HOW TO COMPLETE THIS TASK. In the data, start at the line containing "right shoulder: (186, 420, -12)" and stop after the line containing "left elbow: (264, 403, 7)". Reproduce every line in that range, increasing each number inside the keypoint coordinate triples by 64 and leaving everything else unchanged.

(Skeletal landmark data)
★ ★ ★ ★

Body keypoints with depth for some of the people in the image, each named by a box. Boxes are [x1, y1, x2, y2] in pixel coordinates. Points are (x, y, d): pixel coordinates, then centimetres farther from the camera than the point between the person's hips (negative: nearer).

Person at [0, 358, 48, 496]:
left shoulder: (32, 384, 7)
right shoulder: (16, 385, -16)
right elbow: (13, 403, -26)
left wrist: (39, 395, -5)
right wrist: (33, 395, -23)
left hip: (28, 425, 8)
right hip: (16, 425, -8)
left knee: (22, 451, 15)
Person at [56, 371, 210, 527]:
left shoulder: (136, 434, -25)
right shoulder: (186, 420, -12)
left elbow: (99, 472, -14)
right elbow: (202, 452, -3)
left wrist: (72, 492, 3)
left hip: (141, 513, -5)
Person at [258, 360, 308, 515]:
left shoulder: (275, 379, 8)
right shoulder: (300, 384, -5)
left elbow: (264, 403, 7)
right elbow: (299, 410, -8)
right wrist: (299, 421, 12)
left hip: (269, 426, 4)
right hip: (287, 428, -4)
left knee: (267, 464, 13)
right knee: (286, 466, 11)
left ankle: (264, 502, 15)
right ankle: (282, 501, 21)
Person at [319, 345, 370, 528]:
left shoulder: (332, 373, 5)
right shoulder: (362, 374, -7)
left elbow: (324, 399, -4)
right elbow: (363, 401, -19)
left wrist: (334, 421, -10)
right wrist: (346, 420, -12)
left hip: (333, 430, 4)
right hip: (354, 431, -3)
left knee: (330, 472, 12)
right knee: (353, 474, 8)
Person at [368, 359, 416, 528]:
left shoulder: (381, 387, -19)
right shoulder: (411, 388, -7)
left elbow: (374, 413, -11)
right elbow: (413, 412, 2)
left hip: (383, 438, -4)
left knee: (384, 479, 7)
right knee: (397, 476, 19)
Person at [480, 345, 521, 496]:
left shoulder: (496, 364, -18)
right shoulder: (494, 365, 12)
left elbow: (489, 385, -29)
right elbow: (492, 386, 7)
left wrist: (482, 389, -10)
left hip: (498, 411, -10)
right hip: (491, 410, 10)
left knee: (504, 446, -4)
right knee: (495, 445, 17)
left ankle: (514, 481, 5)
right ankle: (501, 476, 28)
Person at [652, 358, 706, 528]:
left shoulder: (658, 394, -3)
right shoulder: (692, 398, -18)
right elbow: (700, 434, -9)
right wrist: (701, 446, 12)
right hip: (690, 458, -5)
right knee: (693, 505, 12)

★ ★ ★ ★

RESPONSE AREA.
right shoulder: (250, 484, 52)
left elbow: (163, 536, 50)
right elbow: (266, 516, 61)
left wrist: (136, 556, 67)
left hip: (205, 577, 59)
Person at [258, 360, 308, 515]:
left shoulder: (339, 443, 72)
right shoulder: (364, 448, 59)
left elbow: (328, 467, 71)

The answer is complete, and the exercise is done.